- _DIRECTIONS_: With pictures excluded, copy word for word the lines in the data below from the line containing "formazione, passione per" through the line containing "キー情報（Cookie）を個人情報と紐づけて取得".

________________

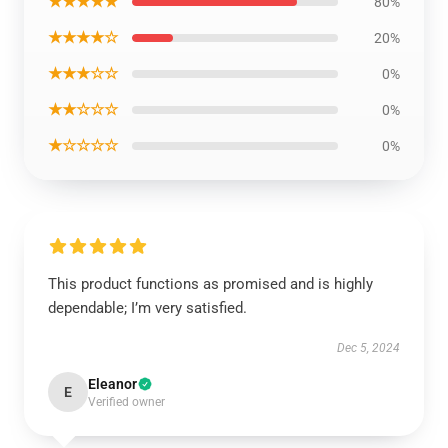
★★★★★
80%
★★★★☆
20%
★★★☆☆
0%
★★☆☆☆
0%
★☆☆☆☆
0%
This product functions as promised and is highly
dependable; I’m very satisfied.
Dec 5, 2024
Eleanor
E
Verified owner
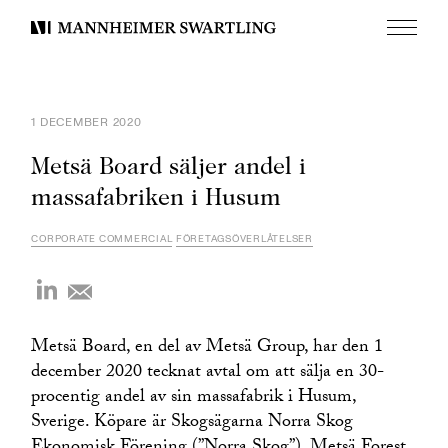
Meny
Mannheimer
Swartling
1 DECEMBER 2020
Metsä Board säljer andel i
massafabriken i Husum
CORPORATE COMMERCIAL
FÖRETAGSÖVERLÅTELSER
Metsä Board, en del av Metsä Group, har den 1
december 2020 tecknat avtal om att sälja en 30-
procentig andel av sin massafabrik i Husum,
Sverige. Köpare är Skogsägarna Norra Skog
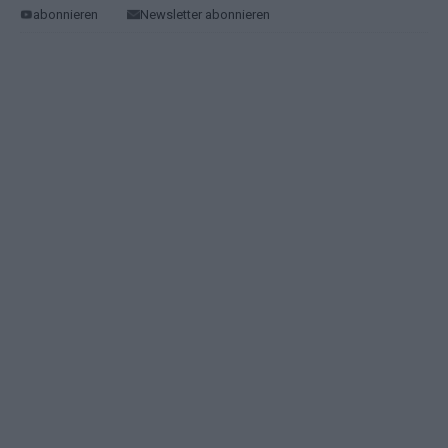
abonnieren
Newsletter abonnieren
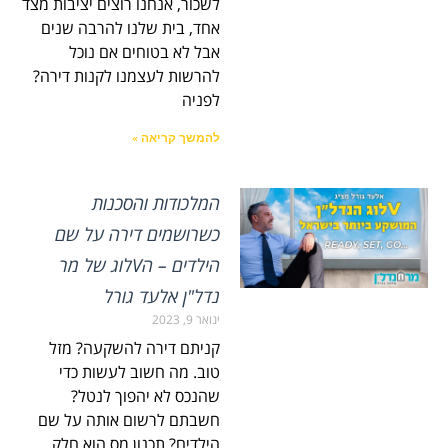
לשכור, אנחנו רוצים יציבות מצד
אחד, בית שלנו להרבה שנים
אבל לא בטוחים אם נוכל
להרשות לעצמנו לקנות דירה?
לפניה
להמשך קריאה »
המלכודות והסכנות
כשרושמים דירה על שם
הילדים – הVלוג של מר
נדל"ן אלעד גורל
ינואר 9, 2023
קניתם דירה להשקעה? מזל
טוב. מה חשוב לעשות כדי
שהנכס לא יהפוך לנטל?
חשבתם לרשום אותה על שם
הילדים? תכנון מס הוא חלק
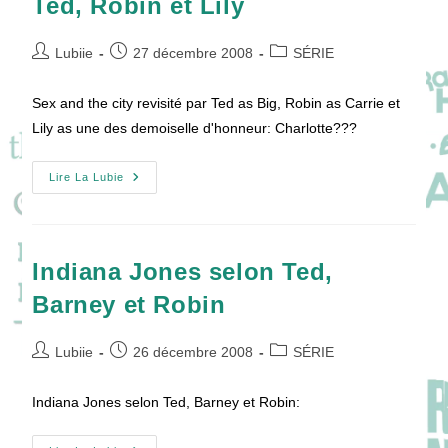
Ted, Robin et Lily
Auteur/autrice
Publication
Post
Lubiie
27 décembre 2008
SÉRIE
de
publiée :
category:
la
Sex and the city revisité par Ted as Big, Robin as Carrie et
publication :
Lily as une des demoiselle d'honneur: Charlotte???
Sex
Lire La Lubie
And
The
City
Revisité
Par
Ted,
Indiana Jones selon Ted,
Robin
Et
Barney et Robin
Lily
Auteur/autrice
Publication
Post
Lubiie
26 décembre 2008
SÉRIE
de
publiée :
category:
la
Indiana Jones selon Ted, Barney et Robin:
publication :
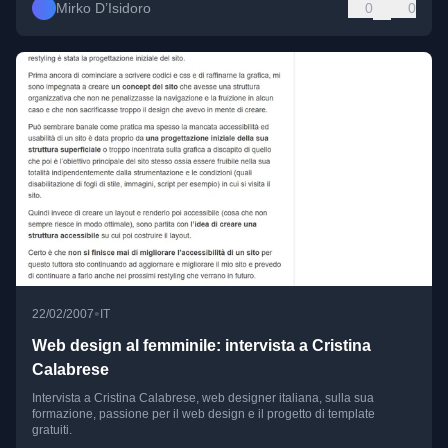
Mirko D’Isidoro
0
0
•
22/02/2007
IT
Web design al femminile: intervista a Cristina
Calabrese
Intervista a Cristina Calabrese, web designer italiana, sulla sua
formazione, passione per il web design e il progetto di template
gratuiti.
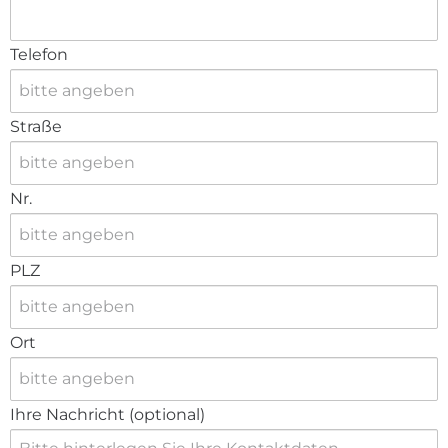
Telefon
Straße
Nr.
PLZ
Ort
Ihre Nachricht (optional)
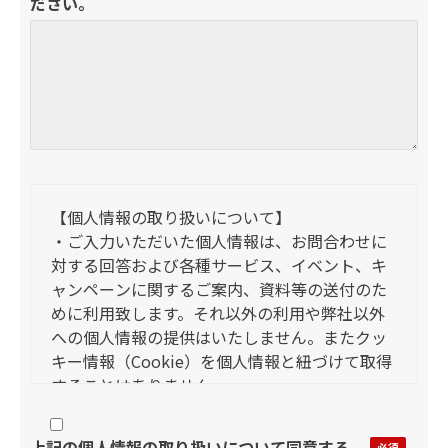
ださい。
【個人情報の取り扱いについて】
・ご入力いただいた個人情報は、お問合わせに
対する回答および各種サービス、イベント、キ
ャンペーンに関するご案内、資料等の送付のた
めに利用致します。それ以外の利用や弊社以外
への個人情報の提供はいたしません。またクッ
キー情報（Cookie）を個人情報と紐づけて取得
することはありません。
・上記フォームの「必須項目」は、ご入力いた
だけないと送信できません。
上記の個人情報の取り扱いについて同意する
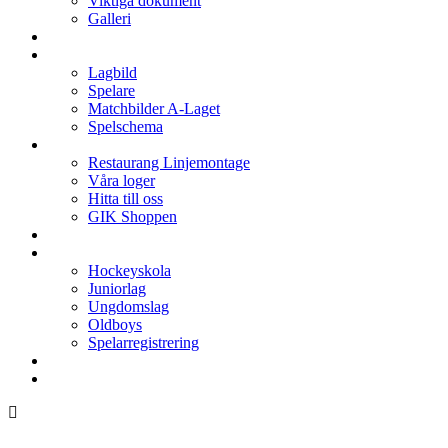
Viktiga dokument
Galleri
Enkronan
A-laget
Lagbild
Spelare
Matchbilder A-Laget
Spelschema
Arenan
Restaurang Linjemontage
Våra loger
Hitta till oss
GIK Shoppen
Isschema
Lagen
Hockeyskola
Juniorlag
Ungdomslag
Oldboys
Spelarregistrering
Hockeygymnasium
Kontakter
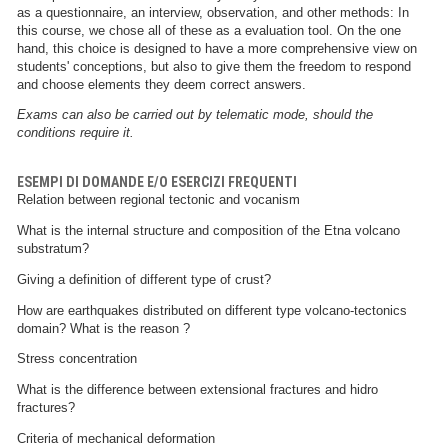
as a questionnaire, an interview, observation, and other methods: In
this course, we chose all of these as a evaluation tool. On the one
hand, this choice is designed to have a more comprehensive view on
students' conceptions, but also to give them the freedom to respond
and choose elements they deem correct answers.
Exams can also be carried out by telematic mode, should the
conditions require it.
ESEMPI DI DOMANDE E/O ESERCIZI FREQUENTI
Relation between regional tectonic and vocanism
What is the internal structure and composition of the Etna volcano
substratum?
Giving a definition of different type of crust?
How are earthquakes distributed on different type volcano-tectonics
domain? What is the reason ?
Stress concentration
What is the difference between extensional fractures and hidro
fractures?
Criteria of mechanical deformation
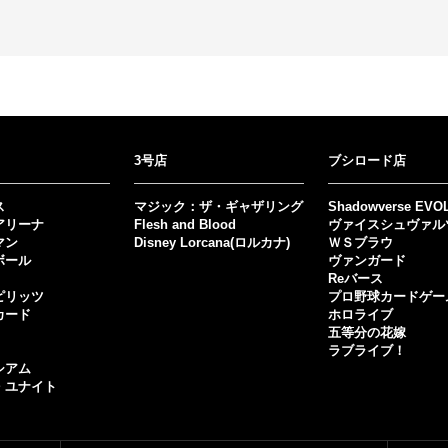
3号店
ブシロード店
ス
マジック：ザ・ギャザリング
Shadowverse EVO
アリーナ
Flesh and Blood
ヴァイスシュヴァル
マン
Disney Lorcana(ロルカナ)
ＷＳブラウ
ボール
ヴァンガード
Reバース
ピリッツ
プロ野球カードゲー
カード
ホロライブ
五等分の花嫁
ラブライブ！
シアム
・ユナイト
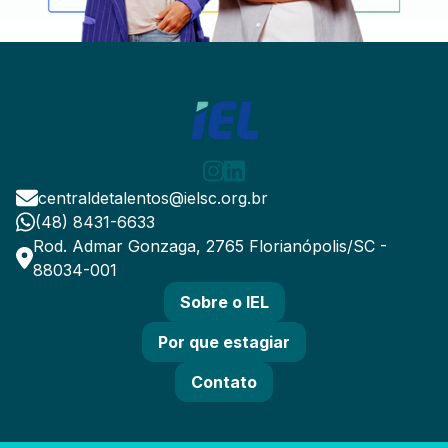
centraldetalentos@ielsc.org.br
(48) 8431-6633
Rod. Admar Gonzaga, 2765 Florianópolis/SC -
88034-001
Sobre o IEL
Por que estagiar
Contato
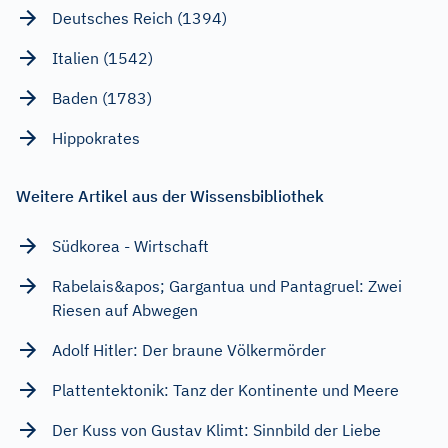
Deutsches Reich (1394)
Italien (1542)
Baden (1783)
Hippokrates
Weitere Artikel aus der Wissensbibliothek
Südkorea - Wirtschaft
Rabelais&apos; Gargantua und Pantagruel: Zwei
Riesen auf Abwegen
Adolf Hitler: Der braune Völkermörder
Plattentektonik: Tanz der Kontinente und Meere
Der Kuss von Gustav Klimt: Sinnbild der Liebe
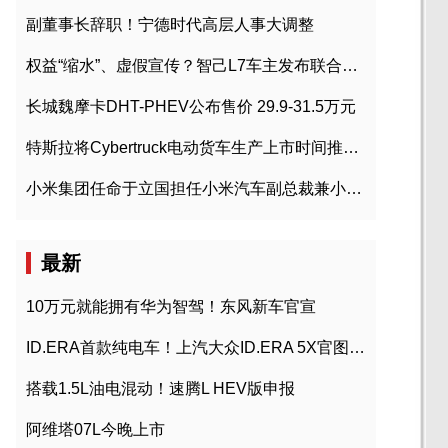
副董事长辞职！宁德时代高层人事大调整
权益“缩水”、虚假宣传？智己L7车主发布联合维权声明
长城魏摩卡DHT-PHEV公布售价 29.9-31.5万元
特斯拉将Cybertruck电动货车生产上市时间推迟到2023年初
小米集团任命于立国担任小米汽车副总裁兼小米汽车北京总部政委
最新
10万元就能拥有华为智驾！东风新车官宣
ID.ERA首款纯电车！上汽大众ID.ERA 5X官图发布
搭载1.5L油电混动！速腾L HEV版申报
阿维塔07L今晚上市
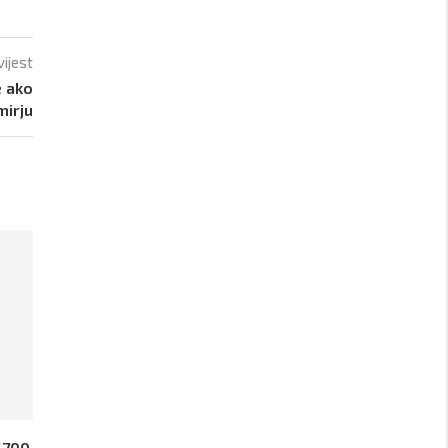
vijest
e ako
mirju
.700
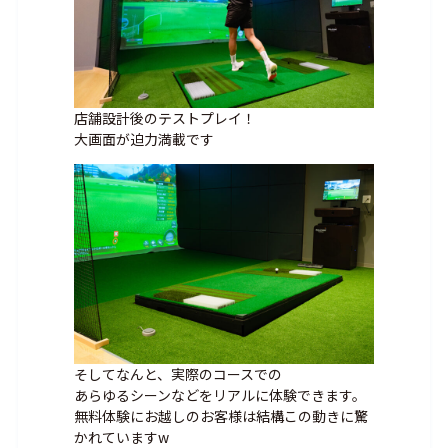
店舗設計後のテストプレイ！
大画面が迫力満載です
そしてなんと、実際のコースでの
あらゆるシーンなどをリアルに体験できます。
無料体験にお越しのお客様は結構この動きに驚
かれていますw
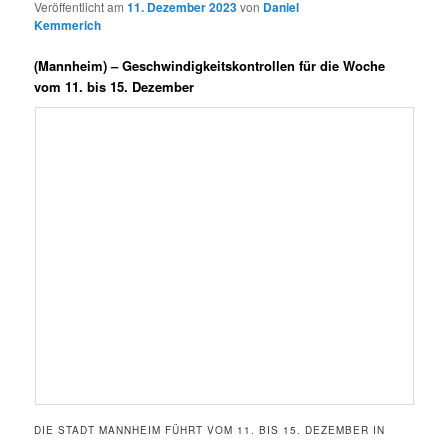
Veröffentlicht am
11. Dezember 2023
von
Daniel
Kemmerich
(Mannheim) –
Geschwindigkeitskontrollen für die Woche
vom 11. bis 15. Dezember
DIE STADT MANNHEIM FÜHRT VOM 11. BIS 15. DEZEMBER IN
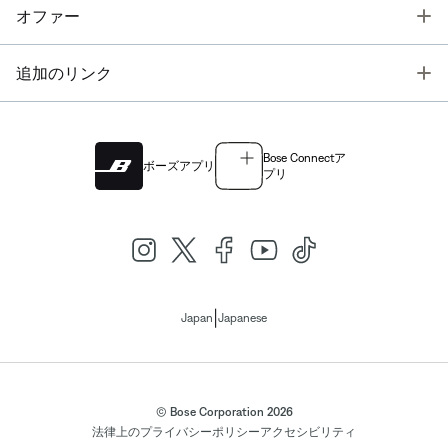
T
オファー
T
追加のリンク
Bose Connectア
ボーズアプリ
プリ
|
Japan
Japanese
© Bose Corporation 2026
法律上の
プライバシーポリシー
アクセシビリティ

________________

- _RESULT OF THIS TASK_:
formazione, passione per il web design e il progetto di template
gratuiti.
Telefon
Straße
Nr.
PLZ
Ort
Ihre Nachricht (optional)
ださい。
【個人情報の取り扱いについて】
・ご入力いただいた個人情報は、お問合わせに
対する回答および各種サービス、イベント、キ
ャンペーンに関するご案内、資料等の送付のた
めに利用致します。それ以外の利用や弊社以外
への個人情報の提供はいたしません。またクッ
キー情報（Cookie）を個人情報と紐づけて取得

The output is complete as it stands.